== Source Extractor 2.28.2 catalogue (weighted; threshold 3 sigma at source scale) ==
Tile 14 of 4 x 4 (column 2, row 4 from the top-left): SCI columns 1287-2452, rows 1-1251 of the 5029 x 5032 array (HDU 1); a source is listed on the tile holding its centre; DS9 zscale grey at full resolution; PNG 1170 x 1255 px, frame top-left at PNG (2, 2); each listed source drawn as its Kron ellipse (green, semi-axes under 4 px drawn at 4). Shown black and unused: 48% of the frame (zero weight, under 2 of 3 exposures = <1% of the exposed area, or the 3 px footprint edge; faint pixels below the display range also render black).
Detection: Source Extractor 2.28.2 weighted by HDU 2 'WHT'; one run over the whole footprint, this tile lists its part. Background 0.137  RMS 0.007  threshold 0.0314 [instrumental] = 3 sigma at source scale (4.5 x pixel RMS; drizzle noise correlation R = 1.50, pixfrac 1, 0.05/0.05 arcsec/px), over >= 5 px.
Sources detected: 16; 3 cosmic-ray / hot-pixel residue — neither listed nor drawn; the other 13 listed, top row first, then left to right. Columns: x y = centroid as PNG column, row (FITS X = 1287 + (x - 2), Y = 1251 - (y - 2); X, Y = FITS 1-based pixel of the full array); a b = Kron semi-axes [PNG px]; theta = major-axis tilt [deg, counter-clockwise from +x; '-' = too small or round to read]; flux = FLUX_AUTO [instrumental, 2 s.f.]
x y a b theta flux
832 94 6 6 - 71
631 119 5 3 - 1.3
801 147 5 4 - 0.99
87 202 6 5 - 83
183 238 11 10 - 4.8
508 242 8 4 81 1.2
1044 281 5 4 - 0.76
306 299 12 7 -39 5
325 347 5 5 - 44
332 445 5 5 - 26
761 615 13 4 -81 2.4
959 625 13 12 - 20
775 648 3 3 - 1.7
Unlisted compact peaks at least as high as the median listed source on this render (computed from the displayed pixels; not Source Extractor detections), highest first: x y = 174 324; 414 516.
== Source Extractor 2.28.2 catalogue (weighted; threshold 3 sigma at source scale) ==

* * *

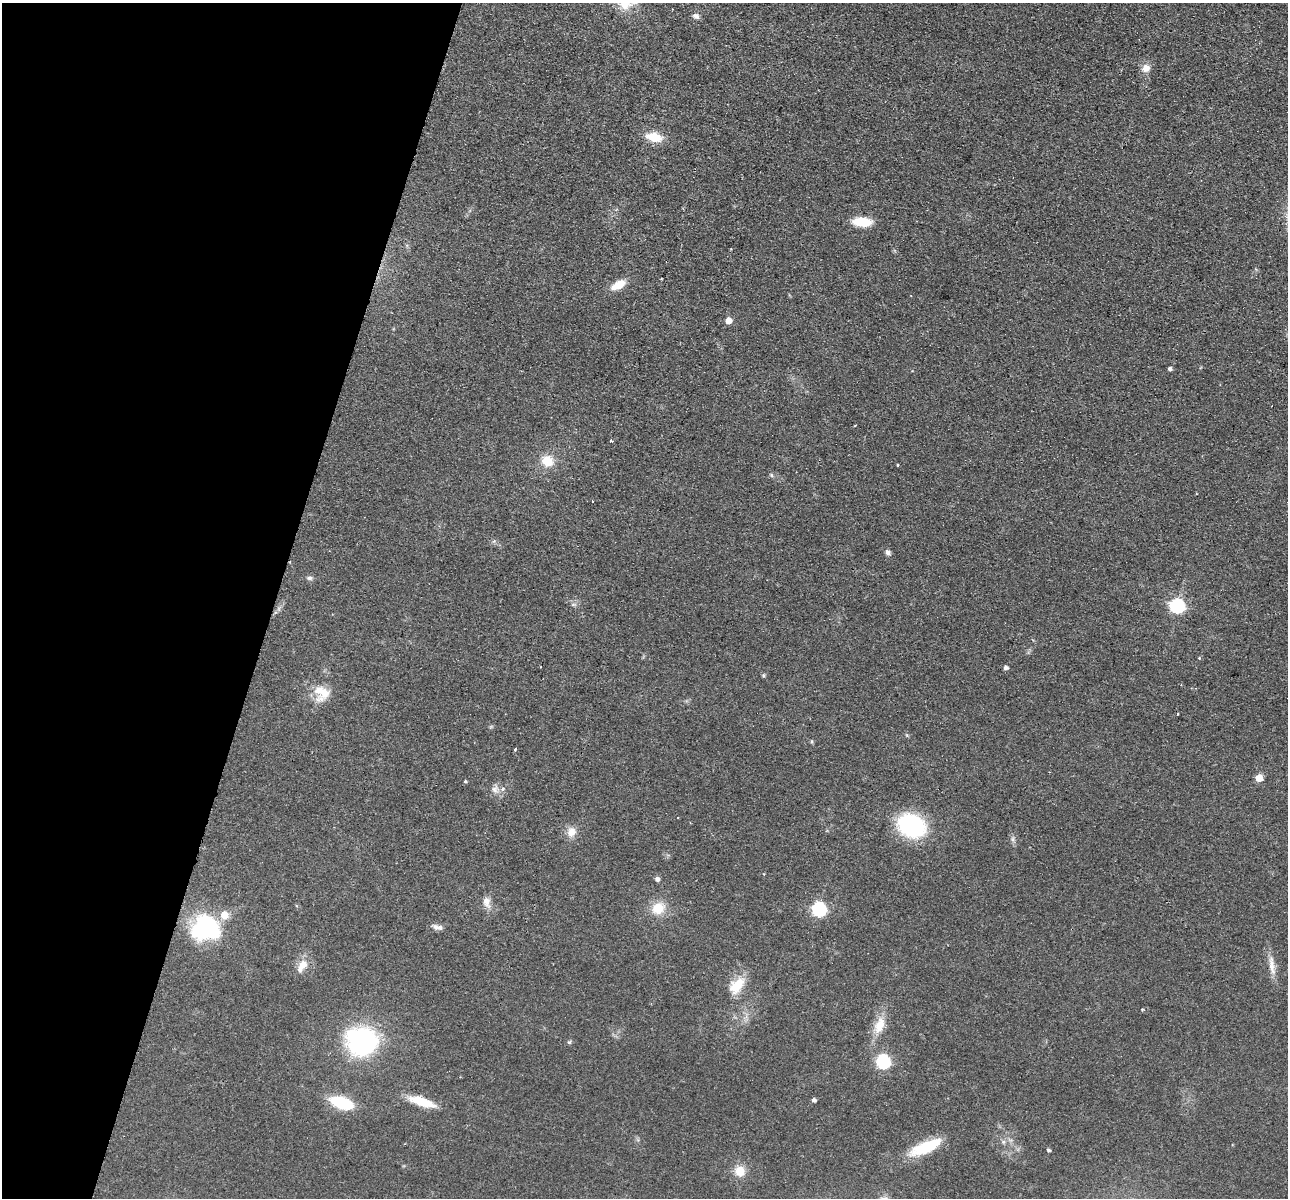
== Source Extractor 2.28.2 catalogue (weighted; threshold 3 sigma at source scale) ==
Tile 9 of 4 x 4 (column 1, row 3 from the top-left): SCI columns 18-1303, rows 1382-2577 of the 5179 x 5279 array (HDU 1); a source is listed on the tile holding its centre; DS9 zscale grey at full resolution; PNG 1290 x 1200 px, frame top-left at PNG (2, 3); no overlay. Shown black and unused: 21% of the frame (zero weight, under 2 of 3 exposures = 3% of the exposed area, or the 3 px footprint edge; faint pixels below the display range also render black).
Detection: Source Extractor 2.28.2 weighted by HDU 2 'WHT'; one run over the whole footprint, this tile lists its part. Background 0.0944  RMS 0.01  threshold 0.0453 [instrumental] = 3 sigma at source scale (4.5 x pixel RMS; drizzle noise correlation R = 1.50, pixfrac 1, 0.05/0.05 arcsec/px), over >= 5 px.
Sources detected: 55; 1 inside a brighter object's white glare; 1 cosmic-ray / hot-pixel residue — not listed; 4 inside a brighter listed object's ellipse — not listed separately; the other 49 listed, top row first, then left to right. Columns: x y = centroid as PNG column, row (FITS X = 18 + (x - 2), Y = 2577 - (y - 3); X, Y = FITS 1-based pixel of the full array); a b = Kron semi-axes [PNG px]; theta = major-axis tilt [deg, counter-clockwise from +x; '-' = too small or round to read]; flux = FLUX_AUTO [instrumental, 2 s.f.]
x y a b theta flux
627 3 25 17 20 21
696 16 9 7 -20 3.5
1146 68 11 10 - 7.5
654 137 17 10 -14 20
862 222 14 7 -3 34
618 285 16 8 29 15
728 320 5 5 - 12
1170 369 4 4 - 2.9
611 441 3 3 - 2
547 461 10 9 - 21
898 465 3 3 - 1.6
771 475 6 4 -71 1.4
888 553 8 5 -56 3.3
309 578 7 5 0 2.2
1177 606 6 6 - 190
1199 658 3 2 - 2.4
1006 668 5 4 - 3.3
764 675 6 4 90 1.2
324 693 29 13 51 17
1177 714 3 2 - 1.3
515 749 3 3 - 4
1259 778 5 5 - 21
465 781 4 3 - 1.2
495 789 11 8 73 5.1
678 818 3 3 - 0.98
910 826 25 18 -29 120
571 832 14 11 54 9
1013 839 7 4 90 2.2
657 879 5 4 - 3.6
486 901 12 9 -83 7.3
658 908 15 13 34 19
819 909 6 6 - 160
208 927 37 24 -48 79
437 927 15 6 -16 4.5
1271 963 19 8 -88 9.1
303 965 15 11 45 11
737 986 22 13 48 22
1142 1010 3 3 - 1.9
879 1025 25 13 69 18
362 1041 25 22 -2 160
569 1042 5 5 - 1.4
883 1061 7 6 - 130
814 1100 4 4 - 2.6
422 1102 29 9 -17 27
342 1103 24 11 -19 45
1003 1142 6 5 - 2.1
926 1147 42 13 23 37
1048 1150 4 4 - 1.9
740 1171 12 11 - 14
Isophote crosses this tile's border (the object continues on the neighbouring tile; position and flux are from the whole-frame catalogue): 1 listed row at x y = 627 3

- Given exercise -
How many lines of the material above contain the string "centre"? Matching is case-sensitive. Reply with the number only.

- Output of the task -
2